De acordo com o ministro, a Hyundai, que pretende instalar uma fábrica em Piracicaba (SP) e deve ter dificuldades em iniciar a produção com um índice de nacionalização de 65%, ainda não procurou o governo. “No caso da Hyundai, se a fábrica entrar em operação atendendo às normas colocadas no dispositivo, ela vai ser enquadrada e terá os benefícios do regime”, afirmou. “Mas, até o momento, não houve nenhuma procura ou sinalização por parte dela para alteração dessas medidas.”
Sistema tributário
O ministro reconheceu que o sistema tributário brasileiro é “absolutamente disfuncional”. “Todo mundo sabe disso, não é tão difícil fazer esse diagnóstico”, disse.
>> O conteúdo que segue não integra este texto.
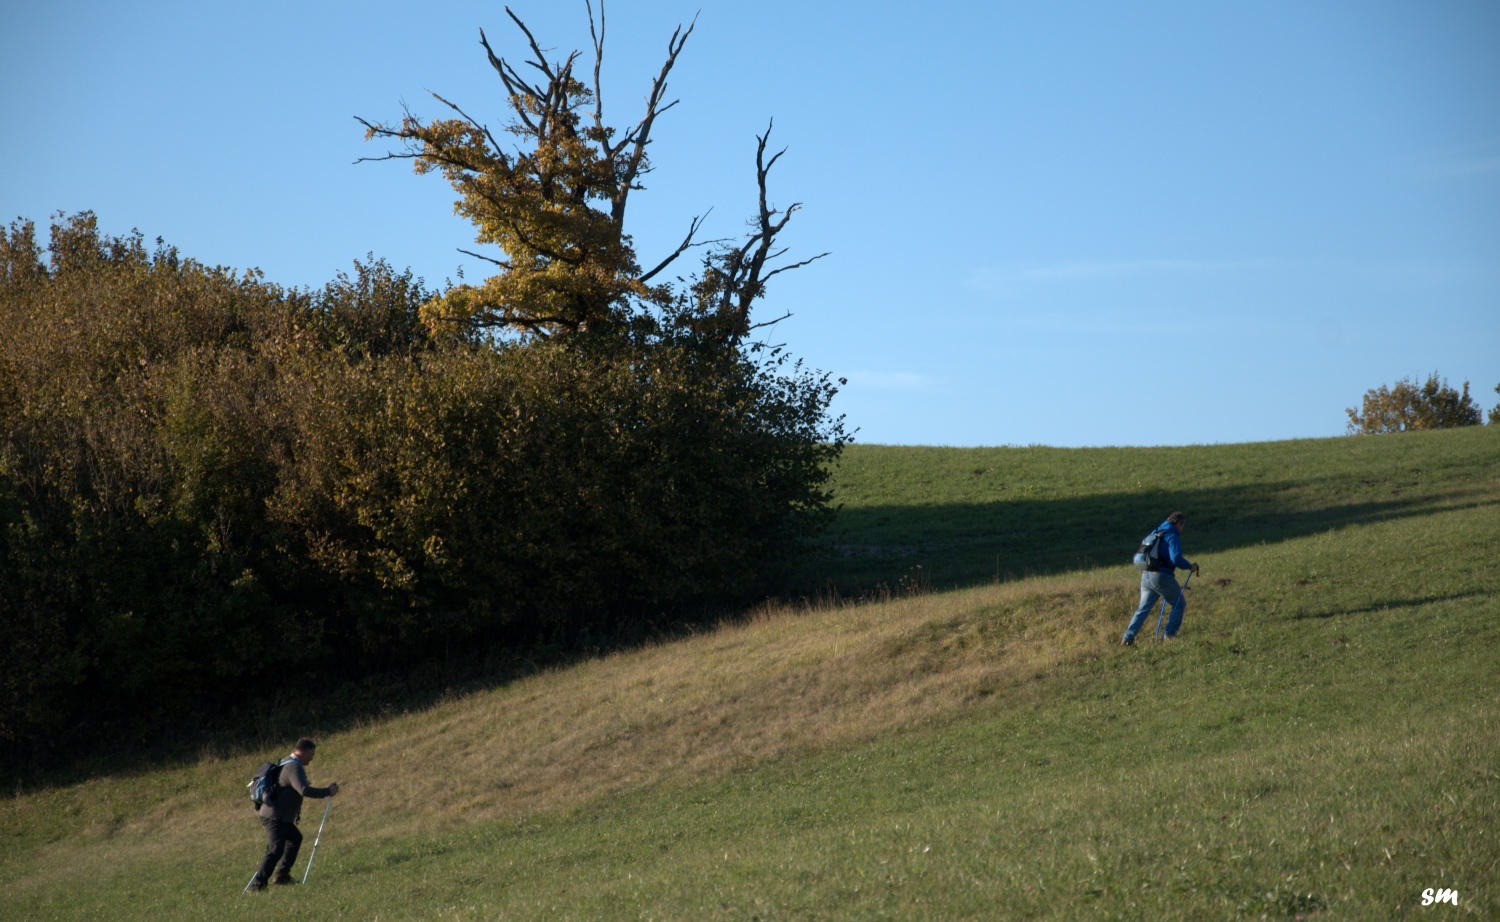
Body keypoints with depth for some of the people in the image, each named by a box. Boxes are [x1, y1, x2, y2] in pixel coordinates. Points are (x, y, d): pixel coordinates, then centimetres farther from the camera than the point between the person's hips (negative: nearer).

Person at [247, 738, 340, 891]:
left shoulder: (287, 762, 16)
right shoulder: (294, 767, -18)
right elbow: (304, 790, -31)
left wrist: (296, 808, 28)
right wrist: (327, 791, -22)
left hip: (281, 816, 11)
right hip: (275, 817, -11)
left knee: (295, 838, 26)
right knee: (275, 851, -18)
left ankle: (282, 874, 28)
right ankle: (257, 884, -23)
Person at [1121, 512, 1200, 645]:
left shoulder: (1154, 533, 15)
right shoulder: (1172, 536, -9)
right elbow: (1176, 558, -20)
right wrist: (1190, 566, -7)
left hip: (1146, 575, 7)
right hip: (1162, 576, -7)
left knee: (1143, 608, 11)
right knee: (1179, 603, 12)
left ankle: (1127, 637, 1)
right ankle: (1170, 634, 10)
De acordo com ele, durante muito tempo, o sistema tributário vem garantindo o aumento de receitas do governo federal e dos Estados. “Ele foi construído, aos poucos, com funcionalidades setoriais e bate recordes de arrecadação todo mês”, afirmou, citando como exemplo a incidência de ICMS sobre a energia elétrica, com alíquota de 25%. “Não pensem que a nossa energia elétrica é cara por uma perversidade embutida. É porque os Estados se financiam cobrando ICMS”, afirmou.